*Questions:*
• A. Rewrite the passage on the Edgeworth-Kuiper Belt between "Some of the" and "rings were formed.", inclusive, swapping "comets" for "asteroids".
• B. Write the next part of the passage on the Edgeworth-Kuiper Belt, continuing after its final sentence.

***** Text *****

Streete & Parish Church.
Wilson’s astronomical work was continued by his nephew, Kenneth Edward. Born at Daramona in 1880 and trained there, Edward served in the British army as an engineer before retiring to Dublin where he worked at Dunsink and wrote a number of books in astronomy. He was particularly interested in planetary formation and in 1949 he suggested the existence on the outer edge of the solar system of an orbiting belt of material leftover from the creation of the planets.
Some of the material could enter the inner solar system from time to time and appear as comets or even help to form planetary ring rings such as those around Saturn. This belt of material has since been proven to exist and is names ion honour of Edgeworth and another astronomer Gerald Kuiper , who has the same idea , the ‘ Edgeworth-Kuiper Belt’. The recent discovery that Saturn’s rings are composed of ice also lends weight to Edgeworth’s theories on how the rings were formed.

***** Data for review *****

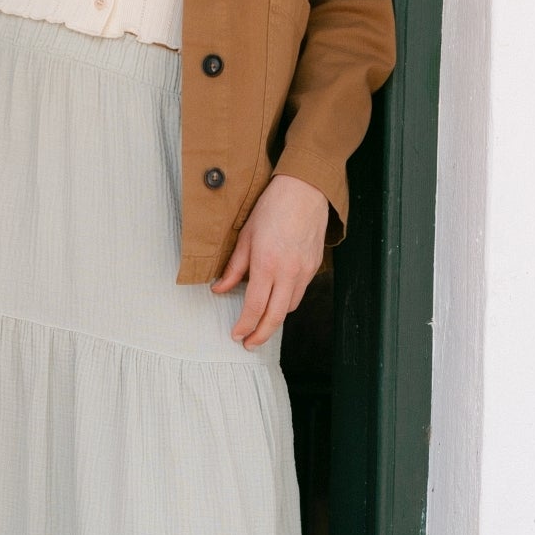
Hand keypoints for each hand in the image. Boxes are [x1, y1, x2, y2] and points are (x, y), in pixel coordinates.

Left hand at [210, 174, 328, 347]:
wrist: (305, 190)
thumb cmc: (273, 208)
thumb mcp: (245, 236)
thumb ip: (233, 267)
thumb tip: (220, 289)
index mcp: (267, 264)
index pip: (255, 306)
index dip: (245, 325)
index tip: (237, 335)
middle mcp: (288, 272)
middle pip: (275, 316)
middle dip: (261, 335)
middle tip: (250, 344)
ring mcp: (304, 271)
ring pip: (289, 307)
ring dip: (274, 319)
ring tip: (261, 322)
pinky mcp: (314, 267)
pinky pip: (300, 293)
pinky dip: (287, 302)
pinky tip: (277, 301)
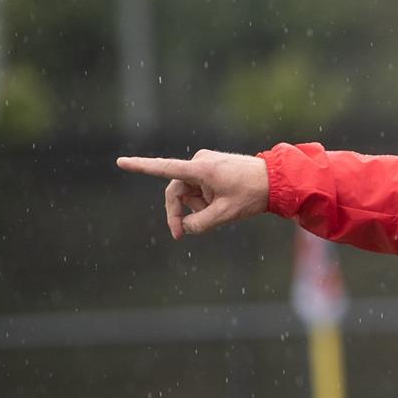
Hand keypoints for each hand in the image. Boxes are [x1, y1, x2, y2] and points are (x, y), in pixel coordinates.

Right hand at [117, 149, 269, 239]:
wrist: (277, 180)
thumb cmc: (252, 194)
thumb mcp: (225, 214)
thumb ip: (200, 224)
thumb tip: (185, 227)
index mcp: (201, 169)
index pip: (165, 168)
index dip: (141, 167)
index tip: (121, 163)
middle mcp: (199, 162)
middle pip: (176, 191)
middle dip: (179, 212)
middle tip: (180, 235)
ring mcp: (205, 163)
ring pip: (188, 191)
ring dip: (197, 206)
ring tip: (219, 211)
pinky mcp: (210, 167)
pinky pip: (198, 187)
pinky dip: (204, 199)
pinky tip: (221, 204)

*****

*Answers provided:*
• A.
Some of the material could enter the inner solar system from time to time and appear as asteroids or even help to form planetary ring rings such as those around Saturn. This belt of material has since been proven to exist and is names ion honour of Edgeworth and another astronomer Gerald Kuiper , who has the same idea , the ‘ Edgeworth-Kuiper Belt’. The recent discovery that Saturn’s rings are composed of ice also lends weight to Edgeworth’s theories on how the rings were formed.

• B.
Kildevin House is one of Streete's Georgian houses. Kildevin is a 2 storey house with a basement and a viewing piece on the top of the house. This house was built to designs by the original owner, Robert Sproule, who was a landlord in the Streete area during the mid nineteenth-century. Sproule was an authoritarian figure of much local notoriety and, apparently, he used the basement of Kildevin House as a temporary prison from time to time. Some of the cast-iron chains and restraining devices are still intact. A 'police station' was located to the west of the house, within the grounds of Kildevin.
Perhaps the curious designs to Kildevin House can be attributed to the authoritarian nature of Sproule as he could have used the balustraded towers to keep an eye on local activities and, subsequently, for intimidation purposes. The house was later the home of the Tyndall Family and of an Edith Wise, a cousin of William Butler Yeats and it is believed that Yates stayed in the house on several occasions and William Butler Yeats's daughter Mary Lettitia Grace died in the house while visiting her daughter who was living there at the time.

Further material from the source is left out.